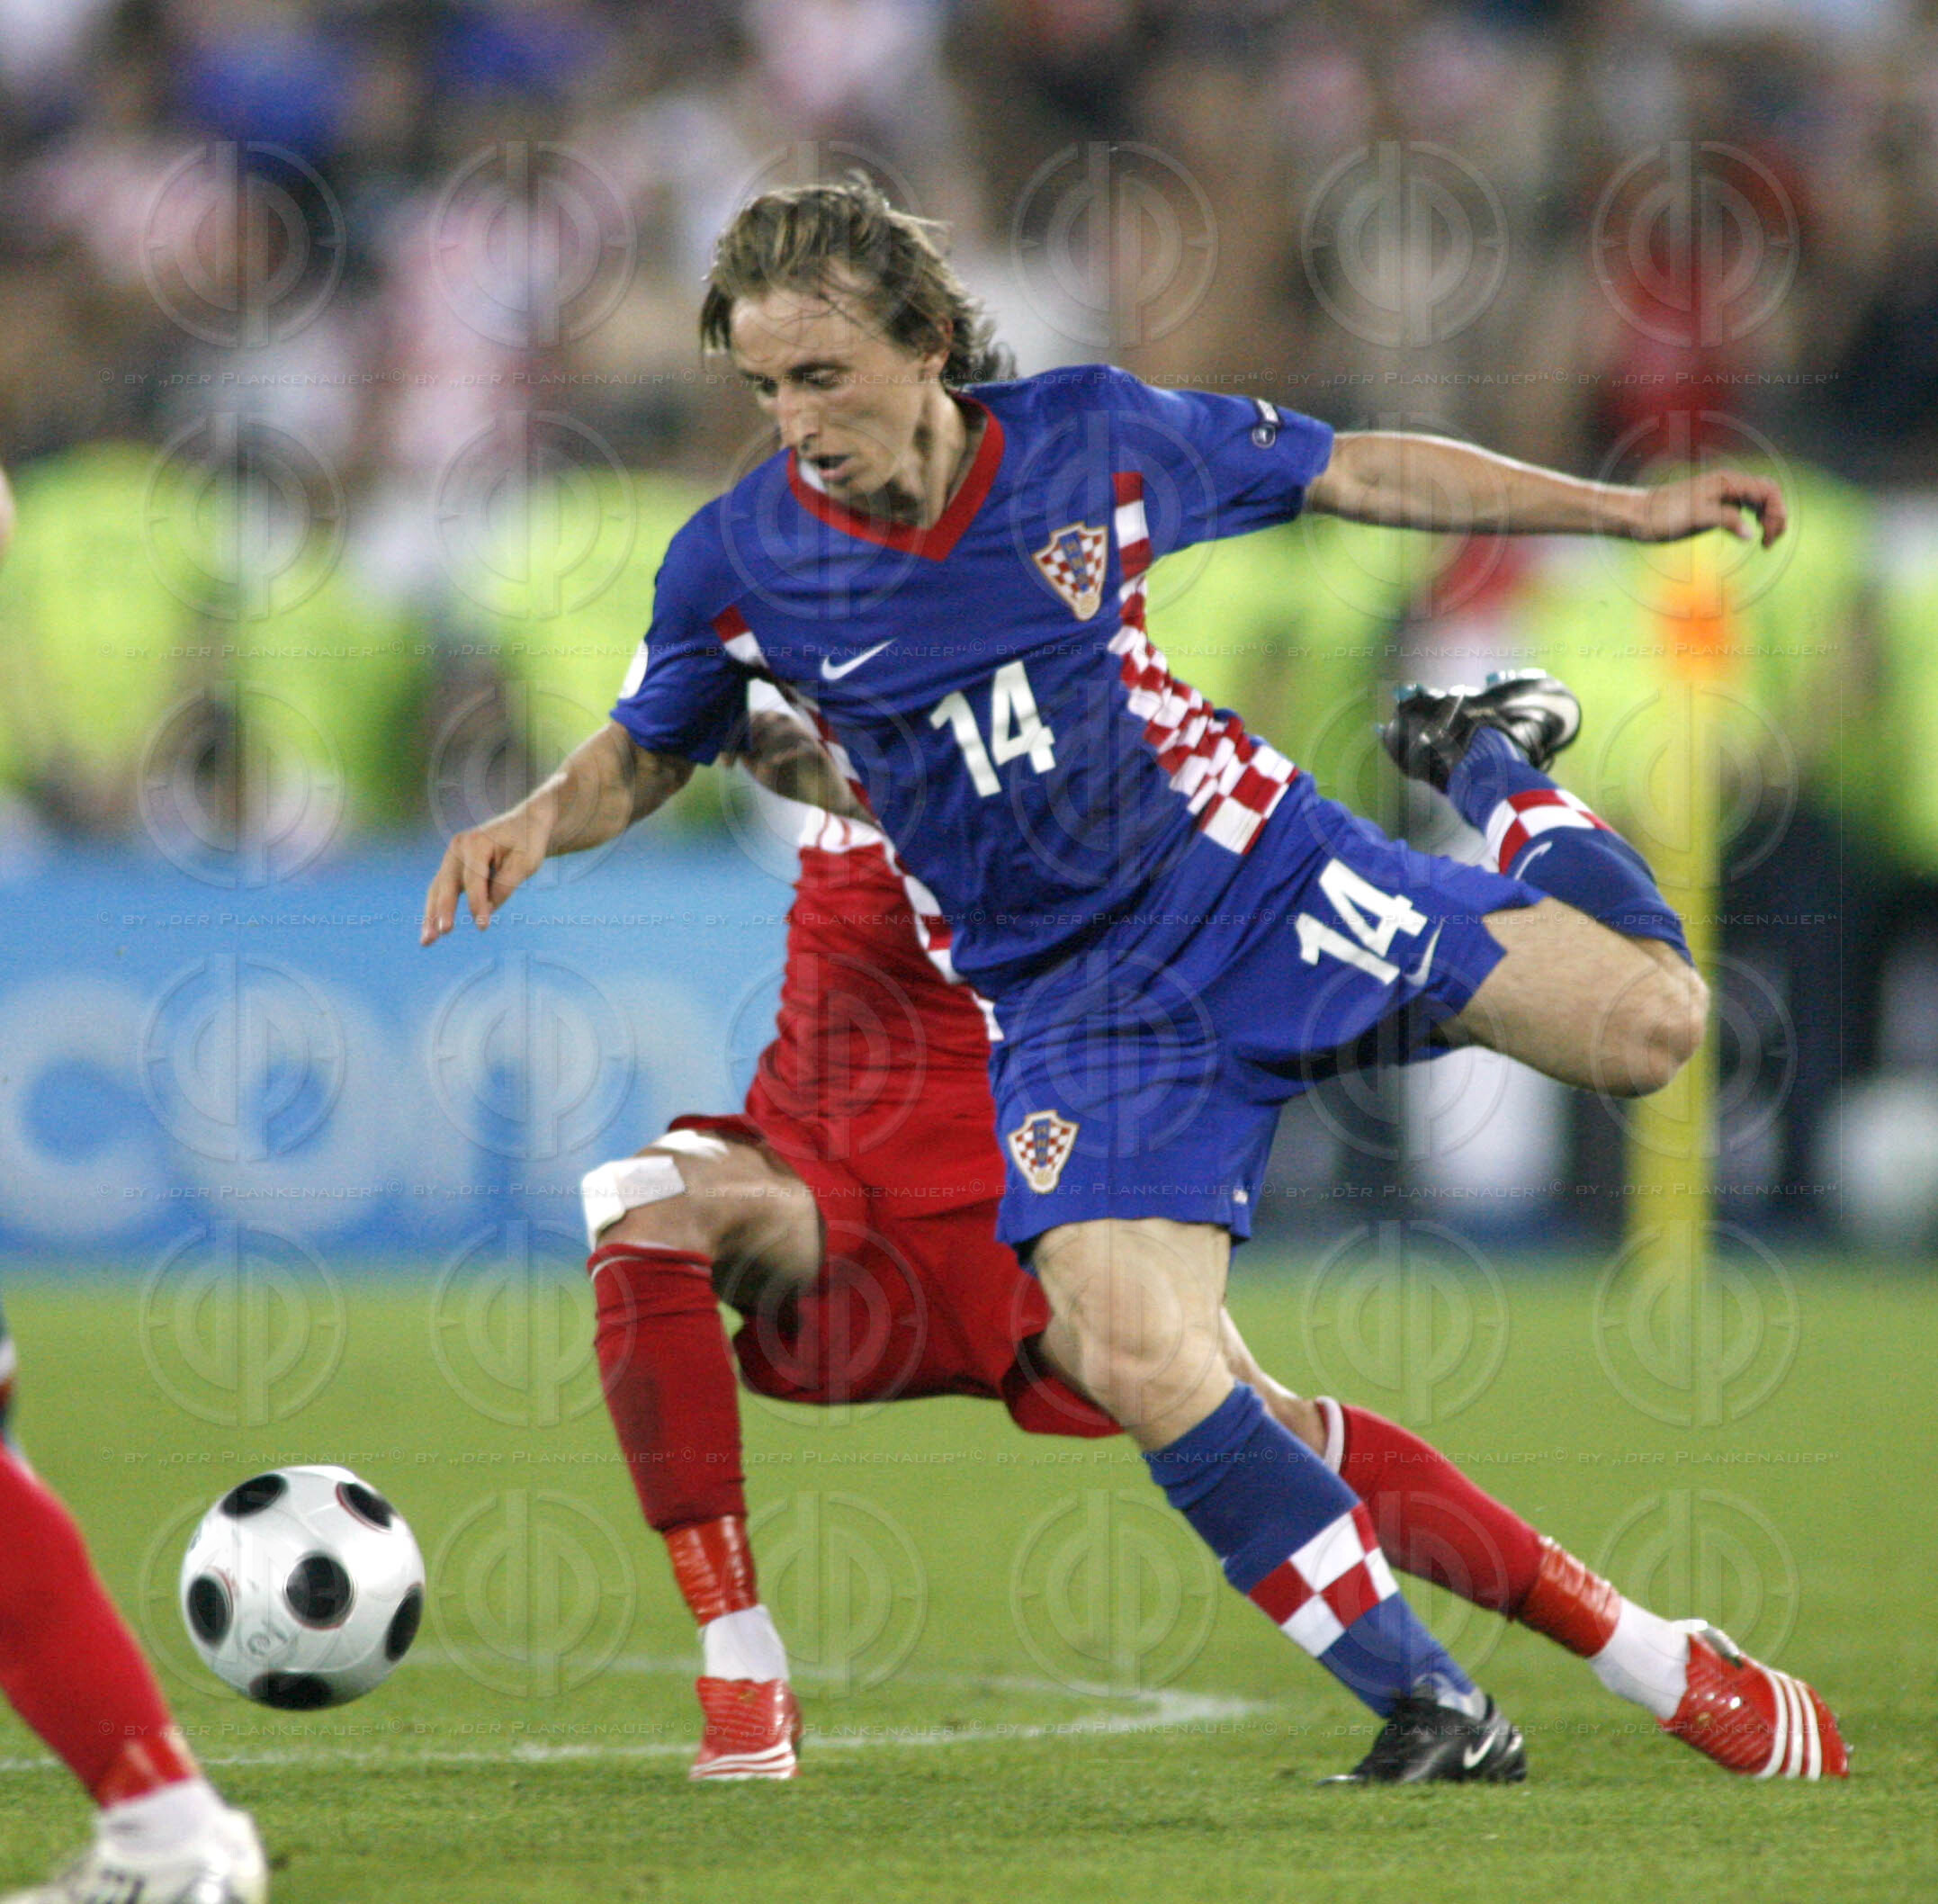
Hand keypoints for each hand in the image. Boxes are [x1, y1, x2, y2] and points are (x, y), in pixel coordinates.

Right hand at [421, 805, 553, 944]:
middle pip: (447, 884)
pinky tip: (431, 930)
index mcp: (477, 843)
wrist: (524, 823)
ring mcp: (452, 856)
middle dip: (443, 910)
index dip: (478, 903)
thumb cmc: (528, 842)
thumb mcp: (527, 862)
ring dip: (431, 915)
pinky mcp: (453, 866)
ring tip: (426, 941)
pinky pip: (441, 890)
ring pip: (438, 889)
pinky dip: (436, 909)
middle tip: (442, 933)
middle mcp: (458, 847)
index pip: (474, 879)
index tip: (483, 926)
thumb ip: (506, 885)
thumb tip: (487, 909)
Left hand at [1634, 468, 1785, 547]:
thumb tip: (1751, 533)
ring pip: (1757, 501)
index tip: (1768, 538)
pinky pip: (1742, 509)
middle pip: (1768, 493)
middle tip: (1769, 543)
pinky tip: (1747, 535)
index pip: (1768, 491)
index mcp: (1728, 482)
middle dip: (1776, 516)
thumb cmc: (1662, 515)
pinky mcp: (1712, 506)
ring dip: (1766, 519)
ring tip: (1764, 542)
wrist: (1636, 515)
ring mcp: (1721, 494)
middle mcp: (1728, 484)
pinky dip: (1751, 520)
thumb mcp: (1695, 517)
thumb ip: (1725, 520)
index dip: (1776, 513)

-- -- --

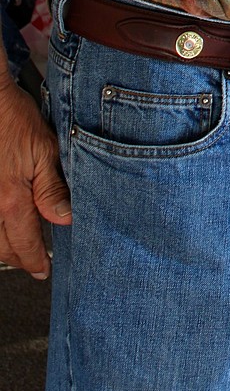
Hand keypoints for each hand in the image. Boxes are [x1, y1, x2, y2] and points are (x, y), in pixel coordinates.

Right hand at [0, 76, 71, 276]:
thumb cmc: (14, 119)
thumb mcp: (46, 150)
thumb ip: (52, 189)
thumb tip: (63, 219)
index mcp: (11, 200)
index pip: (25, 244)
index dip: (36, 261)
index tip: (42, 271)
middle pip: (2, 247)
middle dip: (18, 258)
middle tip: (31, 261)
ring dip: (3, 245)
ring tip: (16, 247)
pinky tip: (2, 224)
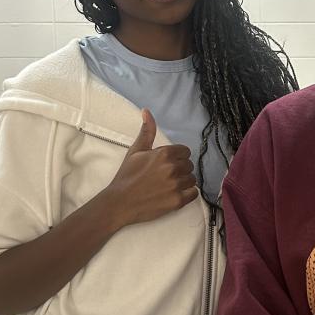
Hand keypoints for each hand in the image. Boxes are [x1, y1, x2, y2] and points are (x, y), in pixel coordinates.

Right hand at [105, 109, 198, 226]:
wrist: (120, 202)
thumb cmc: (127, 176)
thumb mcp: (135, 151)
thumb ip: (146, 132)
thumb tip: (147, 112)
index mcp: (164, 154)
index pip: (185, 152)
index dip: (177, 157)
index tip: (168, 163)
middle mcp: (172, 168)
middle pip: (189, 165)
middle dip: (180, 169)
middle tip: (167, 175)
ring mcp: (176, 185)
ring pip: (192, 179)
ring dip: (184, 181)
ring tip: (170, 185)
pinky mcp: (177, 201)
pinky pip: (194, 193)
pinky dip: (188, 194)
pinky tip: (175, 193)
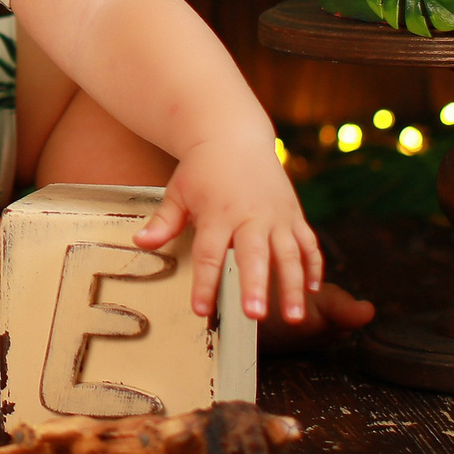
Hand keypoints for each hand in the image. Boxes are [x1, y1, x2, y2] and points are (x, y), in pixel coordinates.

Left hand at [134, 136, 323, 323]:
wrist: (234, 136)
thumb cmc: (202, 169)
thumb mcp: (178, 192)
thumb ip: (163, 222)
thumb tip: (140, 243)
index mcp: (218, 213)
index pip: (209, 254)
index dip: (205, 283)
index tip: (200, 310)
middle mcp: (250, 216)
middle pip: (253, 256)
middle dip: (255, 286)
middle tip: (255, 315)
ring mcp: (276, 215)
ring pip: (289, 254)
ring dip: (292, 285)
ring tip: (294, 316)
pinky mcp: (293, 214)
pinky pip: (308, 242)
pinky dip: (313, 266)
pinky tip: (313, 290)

-- -- --

## [TASK]
When you reach the line containing "middle dip: (180, 169)" in the entries above, begin restating word for word, and stop once the line containing "middle dip: (255, 286)" has been given. Omit the pictures.

## [SOLUTION]
middle dip: (180, 169)
middle tip: (167, 175)
ring mcp: (176, 185)
ring pip: (192, 179)
ring dip: (184, 181)
ring tip: (170, 185)
pinky mcp: (177, 201)
pinky pip: (194, 193)
pinky dip: (188, 194)
pinky tip: (175, 193)
Hand keypoints for each hand in the image. Boxes are [x1, y1, x2, y2] and points are (x, y), in pixel coordinates.

Left hand at [134, 136, 323, 323]:
wrist: (234, 136)
thumb cmc: (202, 169)
thumb mcp: (178, 192)
thumb ip: (163, 222)
thumb tip: (140, 243)
index mcp: (218, 213)
index pip: (209, 254)
index dip: (205, 283)
index tip: (200, 310)
middle mcp: (250, 216)
middle pip: (253, 256)
middle dip: (255, 286)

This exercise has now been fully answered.